PROBLEM DETAILS: Return, word for word, the part of the Fireball passage that begins at "Starpath released their" and stops after "acquired by Epyx.".
EXCERPT TO READ section start
Starpath released their add-on along with several launch titles in fall 1982.
Fireball and the other games were released on cassettes that year and into 1983. It was sold on cassette tapes costing roughly 40% the cost of Atari's own contemporary releases. Starpath used the extra space on the cassettes to include non-playable demos of their other games. Starpath collapsed in late 1983 and was acquired by Epyx.

Fireball was re-released twice on audio CD-ROM as part of the Stella Gets a New Brain collection. The first release in the late 1990s included all of the Starpath titles. The second release also included all Starpath titles, but also added playable prototypes including the never released Polo developed by Carol Shaw.

==Reception==
The contemporary reception was generally positive. The British TV Gamer magazine described it as "very similar to other Breakout games" though they also called it "challenging and entertaining". In a 1983 Miami Herald review entitled "Fireball is not hot enough", Rick Vogt gave it a rating of "B" both for children and for adult players. The German TeleMatch magazine gave it a positive review, praising its gameplay as an evolution of similar games going back to Pong and Fireballs detailed graphics, while criticising its "monoton [monotonous]" sound effects. Vidiot magazine described it as "the best variation on the Breakout theme yet". Phil Wiswell, writing for the December 1982 issue of Games, selected Fireball as one of the top games for the VCS. The 1984 Software Encyclopedia was broadly positive, giving it 7/10.
EXCERPT TO READ section end
INFORMATION GIVEN section start
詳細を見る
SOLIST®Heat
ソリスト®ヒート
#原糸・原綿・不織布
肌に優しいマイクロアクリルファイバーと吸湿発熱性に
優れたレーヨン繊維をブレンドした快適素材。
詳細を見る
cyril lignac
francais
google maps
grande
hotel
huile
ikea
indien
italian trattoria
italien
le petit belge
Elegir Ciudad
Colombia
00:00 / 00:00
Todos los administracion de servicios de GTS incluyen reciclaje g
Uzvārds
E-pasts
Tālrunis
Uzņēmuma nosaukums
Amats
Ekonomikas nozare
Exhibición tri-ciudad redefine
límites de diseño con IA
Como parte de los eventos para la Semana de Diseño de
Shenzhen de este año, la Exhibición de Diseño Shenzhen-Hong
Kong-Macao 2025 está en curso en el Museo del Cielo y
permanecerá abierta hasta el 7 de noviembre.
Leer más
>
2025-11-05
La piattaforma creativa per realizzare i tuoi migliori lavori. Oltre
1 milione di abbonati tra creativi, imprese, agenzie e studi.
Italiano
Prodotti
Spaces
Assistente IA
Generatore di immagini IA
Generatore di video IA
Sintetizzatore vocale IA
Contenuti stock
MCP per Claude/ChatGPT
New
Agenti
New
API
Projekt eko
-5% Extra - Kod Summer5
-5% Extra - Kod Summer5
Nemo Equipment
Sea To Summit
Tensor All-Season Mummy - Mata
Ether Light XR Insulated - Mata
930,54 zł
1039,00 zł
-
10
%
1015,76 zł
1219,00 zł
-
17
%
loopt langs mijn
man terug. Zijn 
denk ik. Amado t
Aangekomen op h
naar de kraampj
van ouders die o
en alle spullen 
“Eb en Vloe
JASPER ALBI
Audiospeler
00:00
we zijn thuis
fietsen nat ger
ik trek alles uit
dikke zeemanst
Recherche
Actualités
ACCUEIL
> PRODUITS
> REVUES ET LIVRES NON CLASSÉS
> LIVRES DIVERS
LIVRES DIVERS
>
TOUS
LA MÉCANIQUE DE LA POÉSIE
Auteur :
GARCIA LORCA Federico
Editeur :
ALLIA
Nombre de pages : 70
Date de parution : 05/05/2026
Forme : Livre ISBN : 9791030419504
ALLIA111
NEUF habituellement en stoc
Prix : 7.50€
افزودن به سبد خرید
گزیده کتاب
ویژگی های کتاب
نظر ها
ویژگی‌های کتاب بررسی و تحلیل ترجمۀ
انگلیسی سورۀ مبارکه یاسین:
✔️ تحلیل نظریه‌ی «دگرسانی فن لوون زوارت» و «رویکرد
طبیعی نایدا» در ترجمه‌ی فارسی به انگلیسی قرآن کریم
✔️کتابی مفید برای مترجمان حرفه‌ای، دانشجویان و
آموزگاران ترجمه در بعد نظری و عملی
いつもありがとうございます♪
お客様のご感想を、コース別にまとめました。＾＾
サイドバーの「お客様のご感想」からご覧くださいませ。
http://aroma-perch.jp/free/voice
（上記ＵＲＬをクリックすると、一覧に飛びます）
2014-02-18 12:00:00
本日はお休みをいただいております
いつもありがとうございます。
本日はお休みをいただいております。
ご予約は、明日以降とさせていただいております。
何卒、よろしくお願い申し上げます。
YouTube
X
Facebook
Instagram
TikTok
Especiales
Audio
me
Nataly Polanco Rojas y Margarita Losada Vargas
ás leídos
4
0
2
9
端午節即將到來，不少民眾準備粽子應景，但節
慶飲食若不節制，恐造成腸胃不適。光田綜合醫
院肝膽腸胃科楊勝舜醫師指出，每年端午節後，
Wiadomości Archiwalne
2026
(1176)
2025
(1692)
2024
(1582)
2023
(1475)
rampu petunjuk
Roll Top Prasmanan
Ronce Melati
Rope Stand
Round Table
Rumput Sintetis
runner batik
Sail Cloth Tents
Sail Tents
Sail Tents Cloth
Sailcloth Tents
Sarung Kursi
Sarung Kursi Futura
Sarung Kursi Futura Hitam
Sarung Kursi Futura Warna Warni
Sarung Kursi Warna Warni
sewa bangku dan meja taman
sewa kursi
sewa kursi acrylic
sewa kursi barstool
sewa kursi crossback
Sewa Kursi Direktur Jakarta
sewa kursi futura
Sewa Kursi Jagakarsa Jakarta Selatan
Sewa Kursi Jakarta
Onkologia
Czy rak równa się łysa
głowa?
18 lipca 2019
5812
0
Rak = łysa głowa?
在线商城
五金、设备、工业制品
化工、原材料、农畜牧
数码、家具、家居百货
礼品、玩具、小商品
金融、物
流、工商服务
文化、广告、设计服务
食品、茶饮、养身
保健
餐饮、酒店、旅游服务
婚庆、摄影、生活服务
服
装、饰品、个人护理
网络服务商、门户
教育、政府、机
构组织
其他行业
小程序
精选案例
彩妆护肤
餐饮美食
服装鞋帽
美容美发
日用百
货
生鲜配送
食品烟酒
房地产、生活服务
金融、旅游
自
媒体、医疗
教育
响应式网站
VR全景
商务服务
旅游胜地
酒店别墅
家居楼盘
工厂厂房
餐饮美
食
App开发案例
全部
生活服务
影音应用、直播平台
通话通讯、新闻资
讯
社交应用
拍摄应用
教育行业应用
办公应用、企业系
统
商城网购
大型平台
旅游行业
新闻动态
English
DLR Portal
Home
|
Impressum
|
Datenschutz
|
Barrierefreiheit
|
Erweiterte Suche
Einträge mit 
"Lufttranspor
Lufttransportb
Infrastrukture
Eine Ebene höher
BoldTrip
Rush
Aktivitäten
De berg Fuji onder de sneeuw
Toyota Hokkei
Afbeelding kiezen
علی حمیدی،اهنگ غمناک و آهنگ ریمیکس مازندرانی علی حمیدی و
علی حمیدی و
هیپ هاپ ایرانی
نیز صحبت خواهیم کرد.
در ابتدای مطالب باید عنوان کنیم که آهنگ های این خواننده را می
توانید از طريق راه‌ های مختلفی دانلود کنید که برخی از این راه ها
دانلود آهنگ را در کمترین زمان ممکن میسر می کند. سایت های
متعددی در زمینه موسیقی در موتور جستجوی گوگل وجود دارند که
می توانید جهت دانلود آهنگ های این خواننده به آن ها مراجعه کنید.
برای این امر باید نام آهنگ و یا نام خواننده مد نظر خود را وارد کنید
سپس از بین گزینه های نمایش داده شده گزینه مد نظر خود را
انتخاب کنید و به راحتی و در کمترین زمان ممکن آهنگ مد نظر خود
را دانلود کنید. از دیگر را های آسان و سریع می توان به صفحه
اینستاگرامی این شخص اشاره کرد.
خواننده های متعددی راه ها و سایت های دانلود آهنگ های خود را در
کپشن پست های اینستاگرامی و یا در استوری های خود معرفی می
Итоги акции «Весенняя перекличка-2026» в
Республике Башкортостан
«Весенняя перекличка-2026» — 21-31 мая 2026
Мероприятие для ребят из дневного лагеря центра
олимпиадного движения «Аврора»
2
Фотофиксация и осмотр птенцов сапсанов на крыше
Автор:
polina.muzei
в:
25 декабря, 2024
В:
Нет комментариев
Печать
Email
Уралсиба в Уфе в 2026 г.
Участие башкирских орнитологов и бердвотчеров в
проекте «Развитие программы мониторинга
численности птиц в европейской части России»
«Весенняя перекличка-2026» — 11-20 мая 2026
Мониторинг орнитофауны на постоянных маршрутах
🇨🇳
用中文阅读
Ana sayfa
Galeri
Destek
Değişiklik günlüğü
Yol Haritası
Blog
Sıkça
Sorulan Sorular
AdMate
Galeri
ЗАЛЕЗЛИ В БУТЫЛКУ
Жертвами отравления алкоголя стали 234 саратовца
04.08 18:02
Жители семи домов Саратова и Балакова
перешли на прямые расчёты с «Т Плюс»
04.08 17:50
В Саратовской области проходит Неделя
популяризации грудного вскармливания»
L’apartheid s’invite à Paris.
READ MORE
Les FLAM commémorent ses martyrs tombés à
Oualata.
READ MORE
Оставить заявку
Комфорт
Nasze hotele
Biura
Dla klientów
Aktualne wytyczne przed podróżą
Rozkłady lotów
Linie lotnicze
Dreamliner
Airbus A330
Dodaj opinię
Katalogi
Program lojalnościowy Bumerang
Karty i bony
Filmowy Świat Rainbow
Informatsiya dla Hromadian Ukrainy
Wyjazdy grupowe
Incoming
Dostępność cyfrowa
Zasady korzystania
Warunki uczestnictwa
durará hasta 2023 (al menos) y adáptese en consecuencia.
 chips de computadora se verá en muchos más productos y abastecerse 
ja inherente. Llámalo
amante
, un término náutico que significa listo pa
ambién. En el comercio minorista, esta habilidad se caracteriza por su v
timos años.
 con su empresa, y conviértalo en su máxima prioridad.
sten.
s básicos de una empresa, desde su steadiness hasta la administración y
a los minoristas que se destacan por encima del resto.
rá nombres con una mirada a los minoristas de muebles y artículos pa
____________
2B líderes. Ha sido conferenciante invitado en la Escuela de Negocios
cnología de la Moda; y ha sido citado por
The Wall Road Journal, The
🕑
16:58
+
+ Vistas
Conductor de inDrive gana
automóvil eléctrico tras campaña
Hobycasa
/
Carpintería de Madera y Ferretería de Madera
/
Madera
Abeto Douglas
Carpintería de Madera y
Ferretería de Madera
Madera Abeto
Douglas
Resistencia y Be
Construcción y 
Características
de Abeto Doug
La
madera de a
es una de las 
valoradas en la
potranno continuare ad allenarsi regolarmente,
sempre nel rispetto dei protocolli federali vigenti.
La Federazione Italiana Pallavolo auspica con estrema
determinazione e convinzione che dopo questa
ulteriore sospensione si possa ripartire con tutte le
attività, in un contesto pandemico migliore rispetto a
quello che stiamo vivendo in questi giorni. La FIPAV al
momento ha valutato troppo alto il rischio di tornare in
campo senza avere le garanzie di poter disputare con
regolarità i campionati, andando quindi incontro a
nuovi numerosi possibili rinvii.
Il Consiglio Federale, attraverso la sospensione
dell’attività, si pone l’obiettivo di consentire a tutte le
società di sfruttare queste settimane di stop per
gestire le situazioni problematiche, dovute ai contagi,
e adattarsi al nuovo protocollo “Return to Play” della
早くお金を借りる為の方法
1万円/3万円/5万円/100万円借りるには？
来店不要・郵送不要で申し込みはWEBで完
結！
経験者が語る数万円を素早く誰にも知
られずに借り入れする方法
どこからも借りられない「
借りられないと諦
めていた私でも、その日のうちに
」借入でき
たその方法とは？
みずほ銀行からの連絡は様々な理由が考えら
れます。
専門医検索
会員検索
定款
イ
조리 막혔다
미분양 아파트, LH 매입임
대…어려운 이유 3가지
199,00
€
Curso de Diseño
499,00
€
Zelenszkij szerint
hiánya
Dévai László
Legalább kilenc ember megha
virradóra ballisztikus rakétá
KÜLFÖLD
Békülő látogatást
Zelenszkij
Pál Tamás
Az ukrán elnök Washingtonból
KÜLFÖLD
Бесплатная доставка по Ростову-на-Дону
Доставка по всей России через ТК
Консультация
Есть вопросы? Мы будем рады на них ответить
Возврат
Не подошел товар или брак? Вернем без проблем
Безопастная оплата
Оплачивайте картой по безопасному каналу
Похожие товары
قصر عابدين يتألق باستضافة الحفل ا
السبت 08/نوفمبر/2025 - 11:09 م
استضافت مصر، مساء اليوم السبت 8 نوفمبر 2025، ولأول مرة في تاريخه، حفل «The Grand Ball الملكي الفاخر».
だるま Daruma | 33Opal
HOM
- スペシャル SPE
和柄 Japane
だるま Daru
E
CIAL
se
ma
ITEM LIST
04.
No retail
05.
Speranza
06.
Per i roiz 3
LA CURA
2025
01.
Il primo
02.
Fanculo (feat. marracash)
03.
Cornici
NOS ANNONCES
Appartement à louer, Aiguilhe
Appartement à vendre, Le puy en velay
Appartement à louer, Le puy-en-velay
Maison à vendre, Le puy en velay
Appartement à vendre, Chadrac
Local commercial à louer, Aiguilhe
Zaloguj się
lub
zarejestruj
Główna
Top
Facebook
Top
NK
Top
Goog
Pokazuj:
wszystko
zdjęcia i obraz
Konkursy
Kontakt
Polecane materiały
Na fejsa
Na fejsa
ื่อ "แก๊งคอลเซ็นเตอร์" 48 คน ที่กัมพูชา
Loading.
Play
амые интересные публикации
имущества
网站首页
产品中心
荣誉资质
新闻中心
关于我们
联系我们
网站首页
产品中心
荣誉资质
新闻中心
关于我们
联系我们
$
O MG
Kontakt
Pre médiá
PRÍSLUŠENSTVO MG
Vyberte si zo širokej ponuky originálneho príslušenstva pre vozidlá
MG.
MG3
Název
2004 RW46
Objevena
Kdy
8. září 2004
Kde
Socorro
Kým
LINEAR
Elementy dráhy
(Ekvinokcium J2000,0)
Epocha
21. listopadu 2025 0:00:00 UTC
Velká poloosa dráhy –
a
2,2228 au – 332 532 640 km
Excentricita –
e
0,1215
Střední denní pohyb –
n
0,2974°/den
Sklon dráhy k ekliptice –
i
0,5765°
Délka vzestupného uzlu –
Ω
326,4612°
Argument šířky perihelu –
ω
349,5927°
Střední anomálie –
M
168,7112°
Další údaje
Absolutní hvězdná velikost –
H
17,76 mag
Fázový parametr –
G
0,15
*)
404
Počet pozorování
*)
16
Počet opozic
INFORMATION GIVEN section end
EXERCISE ANSWER:
Starpath released their add-on along with several launch titles in fall 1982.
Fireball and the other games were released on cassettes that year and into 1983. It was sold on cassette tapes costing roughly 40% the cost of Atari's own contemporary releases. Starpath used the extra space on the cassettes to include non-playable demos of their other games. Starpath collapsed in late 1983 and was acquired by Epyx.